出典:[amazon]正岡子規 名作全集: 日本文学作品全集(電子版) (正岡子規文学研究会)
「柿くへば 鐘が鳴るなり 法隆寺」という句を詠んだ、正岡子規をご存じですか?松山に生まれ、明治の文明開化とともに人生を歩んだ子規。彼は、過去のものになろうとしていた俳句、短歌などを蘇らせ、世界の文学に通じるすばらしい近代詩歌の基礎をつくることに貢献しました。結核にかかり、病と闘いながら文学を確立し、生をみつめる輝かしい作品を数多く生み出した正岡子規とはどのような人物だったのでしょうか?今回は、生涯に1万8千句以上の俳句を残し、日本近代文学の革新を成し遂げた明治の文学者・正岡子規の生涯についてご紹介します。
正岡子規の生涯
正岡子規の本名
正岡子規の本名は、正岡常規(まさおかつねのり)です。
幼名を処之助(ところのすけ)といいましたが、のちに、升(のぼる)と改名します。
誕生から学生時代
正岡子規は、(慶応3年)1867年10月14日(新暦)に現在の松山市に生まれました。その翌年、元号は慶応から明治に改まり、子規の人生は明治とともに進んでいくこととなります。
父の隼太常尚(はやたつねなお)は松山藩士で、母の八重は藩の儒者、大原観山(かんざん)の長女でした。1870年には、妹の律が生まれます。1872年に父が亡くなり、翌年から、祖父の大原観山の漢学塾に通い素読を習いはじめます。そして1878年には、漢詩をつくりはじめました。
1880年、松山中学に入学すると、漢詩のグループ「同親会」を結成します。1882年には、政治に関心をよせ、政談演説に熱中しました。翌年、受験勉強のため松山中学を中退し、叔父の加藤拓川(たくせん)を頼って上京し、共立学校に入学します。その後、1884年に東京大学予備門(後の第一高等中学校)に入学しました。そしてすぐにベースボールに出合い、始めます。

▶ _提示資料_:
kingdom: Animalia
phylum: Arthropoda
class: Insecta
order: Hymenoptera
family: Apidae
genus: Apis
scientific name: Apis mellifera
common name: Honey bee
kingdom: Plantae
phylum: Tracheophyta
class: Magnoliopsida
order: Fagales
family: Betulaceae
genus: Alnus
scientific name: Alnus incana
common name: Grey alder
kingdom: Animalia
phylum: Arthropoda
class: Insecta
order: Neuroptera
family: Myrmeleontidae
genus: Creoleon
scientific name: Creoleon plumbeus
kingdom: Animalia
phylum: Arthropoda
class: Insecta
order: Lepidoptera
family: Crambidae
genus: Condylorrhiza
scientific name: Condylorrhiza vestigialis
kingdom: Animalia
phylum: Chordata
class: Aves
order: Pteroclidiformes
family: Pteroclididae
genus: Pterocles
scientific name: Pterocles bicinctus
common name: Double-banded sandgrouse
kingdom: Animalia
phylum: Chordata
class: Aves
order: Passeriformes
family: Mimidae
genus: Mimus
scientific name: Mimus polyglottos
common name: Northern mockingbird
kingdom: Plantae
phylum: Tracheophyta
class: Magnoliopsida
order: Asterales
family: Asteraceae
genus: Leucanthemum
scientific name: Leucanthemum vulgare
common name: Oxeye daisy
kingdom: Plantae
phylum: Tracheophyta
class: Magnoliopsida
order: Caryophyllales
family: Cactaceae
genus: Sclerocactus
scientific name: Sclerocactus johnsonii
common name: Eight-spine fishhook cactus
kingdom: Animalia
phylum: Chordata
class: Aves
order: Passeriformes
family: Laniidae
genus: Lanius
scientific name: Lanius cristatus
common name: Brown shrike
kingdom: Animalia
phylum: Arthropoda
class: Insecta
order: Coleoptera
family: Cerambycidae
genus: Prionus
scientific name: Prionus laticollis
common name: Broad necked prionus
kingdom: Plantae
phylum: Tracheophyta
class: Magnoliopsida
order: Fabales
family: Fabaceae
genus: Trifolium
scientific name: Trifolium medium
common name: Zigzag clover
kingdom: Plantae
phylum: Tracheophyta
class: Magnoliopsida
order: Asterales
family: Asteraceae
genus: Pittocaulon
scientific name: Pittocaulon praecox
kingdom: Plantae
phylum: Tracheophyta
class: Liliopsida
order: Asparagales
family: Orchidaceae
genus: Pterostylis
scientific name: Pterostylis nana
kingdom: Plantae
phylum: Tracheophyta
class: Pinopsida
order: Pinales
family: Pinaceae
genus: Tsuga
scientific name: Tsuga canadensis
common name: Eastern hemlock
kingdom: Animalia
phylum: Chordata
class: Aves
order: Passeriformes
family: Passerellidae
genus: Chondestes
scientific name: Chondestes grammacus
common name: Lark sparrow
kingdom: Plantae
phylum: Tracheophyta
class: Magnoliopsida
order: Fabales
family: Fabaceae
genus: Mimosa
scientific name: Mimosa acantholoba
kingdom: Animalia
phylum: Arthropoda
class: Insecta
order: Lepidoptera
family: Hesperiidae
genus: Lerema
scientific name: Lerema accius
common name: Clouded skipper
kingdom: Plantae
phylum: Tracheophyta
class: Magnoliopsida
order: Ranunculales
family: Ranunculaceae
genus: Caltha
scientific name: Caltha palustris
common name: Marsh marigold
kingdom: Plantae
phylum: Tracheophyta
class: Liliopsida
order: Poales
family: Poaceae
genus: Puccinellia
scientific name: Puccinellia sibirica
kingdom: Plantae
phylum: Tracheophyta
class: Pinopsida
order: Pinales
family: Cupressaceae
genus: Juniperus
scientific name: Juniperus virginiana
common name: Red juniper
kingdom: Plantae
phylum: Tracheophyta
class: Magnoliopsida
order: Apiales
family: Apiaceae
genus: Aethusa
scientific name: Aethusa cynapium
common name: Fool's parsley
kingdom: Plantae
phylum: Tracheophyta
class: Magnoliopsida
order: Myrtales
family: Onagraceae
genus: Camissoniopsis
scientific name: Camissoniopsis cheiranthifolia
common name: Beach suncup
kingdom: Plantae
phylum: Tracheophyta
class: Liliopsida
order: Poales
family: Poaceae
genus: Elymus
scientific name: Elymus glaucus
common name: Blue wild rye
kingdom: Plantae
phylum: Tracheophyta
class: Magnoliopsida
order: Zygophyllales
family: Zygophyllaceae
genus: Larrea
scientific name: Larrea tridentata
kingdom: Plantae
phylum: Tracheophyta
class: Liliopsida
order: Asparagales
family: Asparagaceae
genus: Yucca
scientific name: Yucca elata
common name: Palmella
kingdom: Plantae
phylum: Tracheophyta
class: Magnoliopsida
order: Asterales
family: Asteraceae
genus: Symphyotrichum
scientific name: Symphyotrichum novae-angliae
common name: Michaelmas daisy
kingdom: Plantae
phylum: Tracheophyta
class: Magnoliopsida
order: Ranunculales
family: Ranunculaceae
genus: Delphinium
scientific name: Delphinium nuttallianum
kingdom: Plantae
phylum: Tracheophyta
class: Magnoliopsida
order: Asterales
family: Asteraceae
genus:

▶ _指示 A_:
本文を読んで、次の問いに答えてください。
(i) 正岡子規の本名は何ですか。
(ii) 妹の律が生まれたのは何年ですか。
(iii) 1884年に子規が入学した学校はどこですか。
▶ _指示 B_:
本文の「出典:[amazon]正岡子規 名作全集: 日本文学作品全集(電子版)」から「に進んでいくこととなります。」までを、両端も含めて一字一句そのまま書き写してください。

▶ _解答 A_:
(i) 正岡常規(まさおかつねのり)
(ii) 1870年
(iii) 東京大学予備門(後の第一高等中学校)

▶ _解答 B_:
出典:[amazon]正岡子規 名作全集: 日本文学作品全集(電子版) (正岡子規文学研究会)
「柿くへば 鐘が鳴るなり 法隆寺」という句を詠んだ、正岡子規をご存じですか?松山に生まれ、明治の文明開化とともに人生を歩んだ子規。彼は、過去のものになろうとしていた俳句、短歌などを蘇らせ、世界の文学に通じるすばらしい近代詩歌の基礎をつくることに貢献しました。結核にかかり、病と闘いながら文学を確立し、生をみつめる輝かしい作品を数多く生み出した正岡子規とはどのような人物だったのでしょうか?今回は、生涯に1万8千句以上の俳句を残し、日本近代文学の革新を成し遂げた明治の文学者・正岡子規の生涯についてご紹介します。
正岡子規の生涯
正岡子規の本名
正岡子規の本名は、正岡常規(まさおかつねのり)です。
幼名を処之助(ところのすけ)といいましたが、のちに、升(のぼる)と改名します。
誕生から学生時代
正岡子規は、(慶応3年)1867年10月14日(新暦)に現在の松山市に生まれました。その翌年、元号は慶応から明治に改まり、子規の人生は明治とともに進んでいくこととなります。